Cal knew better than most that you could not fight without the risk of casualties and he had often said he had seen too many in his time. Yet he had a bunch of untrained enthusiasts under his care and it was more important to him to keep up the spirits of these young Olympians, rather than have them ruined by seeing their mates die. They had done really well on this mission, their morale was high and that was the way he wanted it kept for now.
The sounds of battle were still audible, including the boom of explosions that indicated grenades were being employed, but by whom there was no way of telling. The fight at the bridge was continuing, but if Laporta pressed home his attack, and everything Cal had seen up until now indicated he would, there could only be one outcome. The sound of the first car, an open-topped Hispano Suiza packed with blueshirts with weapons held aloft, some sitting on the body, had been masked by the noise of gunfire, but it burst out from the last of the houses at speed, well ahead of anyone following.
There was no way the lads in the first squad, who had been obliged to sit it out in this ditch while their mates had disabled that cannon, could resist such a tempting target. On top of that frustration, they knew only too well what these fascists had done, had seen the results of torture, murder and rape, and had they not come to Spain and the People’s Olympics to send them and their ilk a message?
They let fly without any command being given, and if the volley that raked the car was ragged and did not much more than pepper the bodywork with holes, it was only the first, and those that followed, with a fraction more time to aim, were deadly and directed at the passengers, not the car. The driver was a clear casualty as his windscreen was shattered before his amazed and frightened eyes, then the car steered away and into the opposite ditch, throwing into the air, as it shot to the far side, all of those who had been extra passengers.
Cal had his pistol out and was running up from his ditch, half an eye on the road from the town. He raced across the road and stood arms outstretched looking for movement, barely aware that Vince was beside him, his rifle aimed into the field where lay the twitching bodies of those who had been tossed clear. They fired simultaneously, Cal at a passenger moving in the car, Vince at one of those figures who had got up and was staggering trying to run, this being no time for mercy.

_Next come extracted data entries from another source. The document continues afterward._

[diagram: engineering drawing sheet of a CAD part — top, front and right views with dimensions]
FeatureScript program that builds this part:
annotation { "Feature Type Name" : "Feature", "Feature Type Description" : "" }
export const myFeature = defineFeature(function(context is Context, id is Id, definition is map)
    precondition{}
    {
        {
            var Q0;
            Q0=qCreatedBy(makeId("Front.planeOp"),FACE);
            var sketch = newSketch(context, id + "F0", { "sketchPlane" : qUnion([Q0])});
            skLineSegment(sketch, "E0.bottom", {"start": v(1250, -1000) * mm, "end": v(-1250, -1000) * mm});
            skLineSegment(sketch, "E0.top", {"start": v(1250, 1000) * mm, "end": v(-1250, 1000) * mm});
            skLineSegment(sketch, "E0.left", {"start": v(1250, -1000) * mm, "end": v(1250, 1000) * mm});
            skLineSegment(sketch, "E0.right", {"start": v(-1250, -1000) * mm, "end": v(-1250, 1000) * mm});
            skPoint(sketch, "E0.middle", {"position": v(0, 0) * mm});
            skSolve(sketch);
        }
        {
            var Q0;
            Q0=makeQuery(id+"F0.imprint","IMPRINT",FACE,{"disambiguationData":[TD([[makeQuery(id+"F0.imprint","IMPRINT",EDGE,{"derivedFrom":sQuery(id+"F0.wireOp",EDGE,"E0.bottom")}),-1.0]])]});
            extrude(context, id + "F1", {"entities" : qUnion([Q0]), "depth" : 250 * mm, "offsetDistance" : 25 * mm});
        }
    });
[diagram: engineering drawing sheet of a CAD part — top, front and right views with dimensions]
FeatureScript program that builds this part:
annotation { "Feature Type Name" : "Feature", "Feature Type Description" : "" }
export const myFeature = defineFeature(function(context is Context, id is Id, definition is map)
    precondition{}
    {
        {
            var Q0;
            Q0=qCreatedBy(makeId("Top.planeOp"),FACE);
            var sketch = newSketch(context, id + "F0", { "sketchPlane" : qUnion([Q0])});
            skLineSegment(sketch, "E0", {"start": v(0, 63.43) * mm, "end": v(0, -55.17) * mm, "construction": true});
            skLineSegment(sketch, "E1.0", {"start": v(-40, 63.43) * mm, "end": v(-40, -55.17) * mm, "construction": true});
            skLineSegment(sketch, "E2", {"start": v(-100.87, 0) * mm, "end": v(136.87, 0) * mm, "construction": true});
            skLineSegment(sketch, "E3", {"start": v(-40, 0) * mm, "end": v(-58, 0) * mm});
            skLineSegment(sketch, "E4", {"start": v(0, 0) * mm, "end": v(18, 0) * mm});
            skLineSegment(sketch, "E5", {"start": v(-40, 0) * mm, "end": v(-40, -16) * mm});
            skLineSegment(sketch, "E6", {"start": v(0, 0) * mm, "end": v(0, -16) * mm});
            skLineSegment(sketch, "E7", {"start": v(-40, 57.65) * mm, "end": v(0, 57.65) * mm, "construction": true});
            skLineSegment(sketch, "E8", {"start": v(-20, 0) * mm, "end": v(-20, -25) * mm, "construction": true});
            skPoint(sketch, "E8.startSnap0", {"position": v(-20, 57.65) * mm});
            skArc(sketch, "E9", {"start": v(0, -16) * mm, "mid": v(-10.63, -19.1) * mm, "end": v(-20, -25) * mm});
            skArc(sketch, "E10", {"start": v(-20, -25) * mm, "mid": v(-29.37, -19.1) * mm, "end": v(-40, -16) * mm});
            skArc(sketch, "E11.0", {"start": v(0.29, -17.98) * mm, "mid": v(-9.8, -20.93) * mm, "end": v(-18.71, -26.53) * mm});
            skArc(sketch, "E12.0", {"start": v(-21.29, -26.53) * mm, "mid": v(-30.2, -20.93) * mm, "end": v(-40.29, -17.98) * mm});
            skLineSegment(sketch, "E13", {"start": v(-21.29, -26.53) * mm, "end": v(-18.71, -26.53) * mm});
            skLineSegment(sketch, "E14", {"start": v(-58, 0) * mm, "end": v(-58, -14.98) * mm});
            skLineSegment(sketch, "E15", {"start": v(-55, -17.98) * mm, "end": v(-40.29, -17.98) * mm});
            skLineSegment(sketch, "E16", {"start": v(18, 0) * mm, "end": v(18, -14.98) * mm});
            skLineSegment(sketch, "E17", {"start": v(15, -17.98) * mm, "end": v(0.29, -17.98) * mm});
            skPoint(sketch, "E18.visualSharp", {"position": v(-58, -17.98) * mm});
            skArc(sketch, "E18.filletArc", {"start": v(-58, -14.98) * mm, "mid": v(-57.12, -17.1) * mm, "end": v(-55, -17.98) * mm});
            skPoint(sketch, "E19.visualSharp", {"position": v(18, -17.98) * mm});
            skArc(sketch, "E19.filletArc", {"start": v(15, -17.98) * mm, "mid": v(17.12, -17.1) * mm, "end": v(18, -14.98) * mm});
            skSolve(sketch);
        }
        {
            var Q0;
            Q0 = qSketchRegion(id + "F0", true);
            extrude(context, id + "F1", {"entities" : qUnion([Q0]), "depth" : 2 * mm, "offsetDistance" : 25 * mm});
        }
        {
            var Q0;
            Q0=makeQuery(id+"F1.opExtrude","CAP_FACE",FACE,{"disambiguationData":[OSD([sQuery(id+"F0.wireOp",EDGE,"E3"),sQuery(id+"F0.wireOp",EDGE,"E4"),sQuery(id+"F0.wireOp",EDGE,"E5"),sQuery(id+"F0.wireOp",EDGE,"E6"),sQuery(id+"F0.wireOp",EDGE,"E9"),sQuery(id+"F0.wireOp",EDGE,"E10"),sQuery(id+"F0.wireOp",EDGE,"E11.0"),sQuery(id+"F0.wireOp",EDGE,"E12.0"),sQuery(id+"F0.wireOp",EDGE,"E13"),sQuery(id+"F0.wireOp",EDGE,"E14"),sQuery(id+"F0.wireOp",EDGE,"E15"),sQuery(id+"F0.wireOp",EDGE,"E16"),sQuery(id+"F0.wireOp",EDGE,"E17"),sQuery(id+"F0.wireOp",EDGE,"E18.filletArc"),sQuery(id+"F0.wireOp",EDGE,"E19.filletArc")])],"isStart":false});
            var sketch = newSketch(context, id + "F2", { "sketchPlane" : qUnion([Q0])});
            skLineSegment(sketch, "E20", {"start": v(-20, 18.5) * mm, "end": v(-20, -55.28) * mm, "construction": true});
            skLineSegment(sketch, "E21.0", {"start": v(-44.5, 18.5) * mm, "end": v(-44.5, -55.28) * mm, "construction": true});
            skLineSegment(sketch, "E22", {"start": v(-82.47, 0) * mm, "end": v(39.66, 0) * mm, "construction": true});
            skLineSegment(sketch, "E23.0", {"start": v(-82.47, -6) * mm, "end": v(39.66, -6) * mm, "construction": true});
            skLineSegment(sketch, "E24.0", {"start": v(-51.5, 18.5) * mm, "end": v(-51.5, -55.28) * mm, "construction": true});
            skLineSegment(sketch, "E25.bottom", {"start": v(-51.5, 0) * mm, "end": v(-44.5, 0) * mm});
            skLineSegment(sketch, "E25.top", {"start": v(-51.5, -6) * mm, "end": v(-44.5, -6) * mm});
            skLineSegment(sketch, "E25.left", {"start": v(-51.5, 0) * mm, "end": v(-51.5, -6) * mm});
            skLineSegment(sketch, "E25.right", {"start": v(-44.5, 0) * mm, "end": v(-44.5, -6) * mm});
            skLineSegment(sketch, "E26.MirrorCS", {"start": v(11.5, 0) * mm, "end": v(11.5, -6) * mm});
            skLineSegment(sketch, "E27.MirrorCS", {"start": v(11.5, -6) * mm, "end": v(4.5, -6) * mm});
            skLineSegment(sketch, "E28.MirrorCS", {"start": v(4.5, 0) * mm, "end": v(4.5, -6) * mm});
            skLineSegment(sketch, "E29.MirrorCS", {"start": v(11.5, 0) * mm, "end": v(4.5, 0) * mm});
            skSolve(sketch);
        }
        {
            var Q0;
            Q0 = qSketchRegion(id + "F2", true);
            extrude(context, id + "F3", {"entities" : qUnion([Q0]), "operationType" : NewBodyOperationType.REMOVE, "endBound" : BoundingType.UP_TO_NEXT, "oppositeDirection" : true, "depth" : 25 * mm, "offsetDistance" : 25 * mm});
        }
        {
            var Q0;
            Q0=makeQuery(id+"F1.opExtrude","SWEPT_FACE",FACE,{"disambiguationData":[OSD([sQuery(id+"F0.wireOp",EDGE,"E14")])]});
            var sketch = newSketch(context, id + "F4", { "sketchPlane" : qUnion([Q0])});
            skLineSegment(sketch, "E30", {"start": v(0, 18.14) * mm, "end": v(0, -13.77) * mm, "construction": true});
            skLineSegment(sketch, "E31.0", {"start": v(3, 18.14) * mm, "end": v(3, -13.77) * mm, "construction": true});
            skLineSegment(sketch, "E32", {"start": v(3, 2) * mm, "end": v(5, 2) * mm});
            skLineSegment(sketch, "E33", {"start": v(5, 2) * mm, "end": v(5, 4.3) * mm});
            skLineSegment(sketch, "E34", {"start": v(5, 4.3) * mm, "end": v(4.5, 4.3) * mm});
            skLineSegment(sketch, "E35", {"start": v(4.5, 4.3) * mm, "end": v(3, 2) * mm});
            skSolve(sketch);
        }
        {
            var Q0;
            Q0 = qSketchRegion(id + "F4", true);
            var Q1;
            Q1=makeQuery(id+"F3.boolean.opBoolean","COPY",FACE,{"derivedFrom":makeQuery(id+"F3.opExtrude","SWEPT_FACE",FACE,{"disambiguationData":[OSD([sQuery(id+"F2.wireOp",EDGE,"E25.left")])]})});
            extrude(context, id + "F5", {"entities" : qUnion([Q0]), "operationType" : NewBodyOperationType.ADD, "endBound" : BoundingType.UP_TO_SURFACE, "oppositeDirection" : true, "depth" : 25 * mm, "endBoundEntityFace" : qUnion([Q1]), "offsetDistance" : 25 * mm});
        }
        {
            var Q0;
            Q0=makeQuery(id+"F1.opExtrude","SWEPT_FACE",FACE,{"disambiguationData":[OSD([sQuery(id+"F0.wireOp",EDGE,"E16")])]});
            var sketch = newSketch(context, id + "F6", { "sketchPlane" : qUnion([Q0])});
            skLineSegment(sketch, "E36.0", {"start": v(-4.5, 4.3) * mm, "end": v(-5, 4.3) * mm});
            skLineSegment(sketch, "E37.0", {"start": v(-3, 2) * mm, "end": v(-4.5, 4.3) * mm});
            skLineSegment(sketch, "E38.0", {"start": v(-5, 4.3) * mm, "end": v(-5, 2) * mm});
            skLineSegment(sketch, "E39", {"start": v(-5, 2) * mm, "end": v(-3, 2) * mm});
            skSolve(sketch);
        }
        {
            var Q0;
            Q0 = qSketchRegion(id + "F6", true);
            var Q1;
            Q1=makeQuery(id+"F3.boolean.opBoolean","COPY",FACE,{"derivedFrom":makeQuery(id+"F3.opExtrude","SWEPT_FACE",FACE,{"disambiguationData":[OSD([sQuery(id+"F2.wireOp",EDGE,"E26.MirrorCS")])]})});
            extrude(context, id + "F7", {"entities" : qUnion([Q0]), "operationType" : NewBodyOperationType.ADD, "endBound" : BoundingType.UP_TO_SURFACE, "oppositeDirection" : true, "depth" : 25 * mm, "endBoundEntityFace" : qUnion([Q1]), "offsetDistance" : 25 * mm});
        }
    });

‘Leave the rest,’ Cal shouted as he heard a truck engine, amplified by being in the narrow confines of the buildings that enclosed the street, and as he ran back his shout had both anger and volume. ‘Hold your bloody fire and get your heads down.’
The truck roared into view and Cal had a fleeting glimpse that told him it was a Civil Guard wagon, open-topped and packed. He knew he and Vince must have been seen by the driver and whoever else was either in the cab or on top of it, just as they would see the back of the Hispano Suiza sticking up out of the ditch. Would they stop, that was the question, and if they did how many men were they carrying and of what calibre would they be?